Chapter 8 #2
The weathered wooden building stands taller and broader than any of the sagging shops around it, its doorless front entrance gaping like a monster’s maw.
The sigil for Inganne, godlen of creativity and amusement, beams overhead in orange paint, with weathered illustrations of larks and butterflies fluttering around it.
We’re going to take in a show? Julita asks doubtfully.
“You’ll see,” I mutter, and push myself onward.
As I climb the two creaking steps outside the entrance, raucous laughter reaches my ears from inside. At the other end of the dim lobby, the stands will be at least half full of locals who needed to brighten their day.
The theater’s erratic crew of actors put on comedic pantomimes, puppet shows, and short, silly plays twice a day, charging about the cost of a slice of bread and accepting said slices—or other items—in trade instead of coins if that’s all the patron can give.

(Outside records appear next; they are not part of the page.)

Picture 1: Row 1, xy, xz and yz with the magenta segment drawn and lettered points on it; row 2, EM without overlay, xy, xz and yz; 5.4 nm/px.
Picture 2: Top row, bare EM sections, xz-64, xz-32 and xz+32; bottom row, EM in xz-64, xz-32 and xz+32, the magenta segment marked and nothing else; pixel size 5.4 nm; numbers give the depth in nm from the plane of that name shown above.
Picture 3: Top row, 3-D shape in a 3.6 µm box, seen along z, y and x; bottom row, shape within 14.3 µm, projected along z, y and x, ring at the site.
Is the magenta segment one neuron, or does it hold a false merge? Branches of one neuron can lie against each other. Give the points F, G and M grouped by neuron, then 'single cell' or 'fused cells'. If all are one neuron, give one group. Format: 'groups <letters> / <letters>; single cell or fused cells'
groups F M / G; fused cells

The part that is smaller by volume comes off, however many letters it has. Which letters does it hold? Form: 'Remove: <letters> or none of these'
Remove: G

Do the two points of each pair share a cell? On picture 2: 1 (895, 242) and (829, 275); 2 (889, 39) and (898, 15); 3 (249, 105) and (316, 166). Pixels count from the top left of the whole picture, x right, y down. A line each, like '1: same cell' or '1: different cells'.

They can afford to offer their entertainment cheaply because they get a kickback from the theater’s other use.
Instead of heading on into the auditorium, I veer toward the first door on the right. A shallow carving of Kosmel’s sigil barely shows above it in the dim light.
Any unwitting person stumbling on this doorway would take one look at the darkened, musty stairs on the other side and turn around. I march on downward, wrinkling my nose at the pungent mildewy odor that I’m not sure is totally conjured.
If anyone did venture this far in a fit of daring curiosity, they’d be stymied at the bottom of the stairs. By all appearances, they end at a small, empty, earthen-walled room so dark you can only make out the faint outlines of your fingers when holding your hand in front of your face.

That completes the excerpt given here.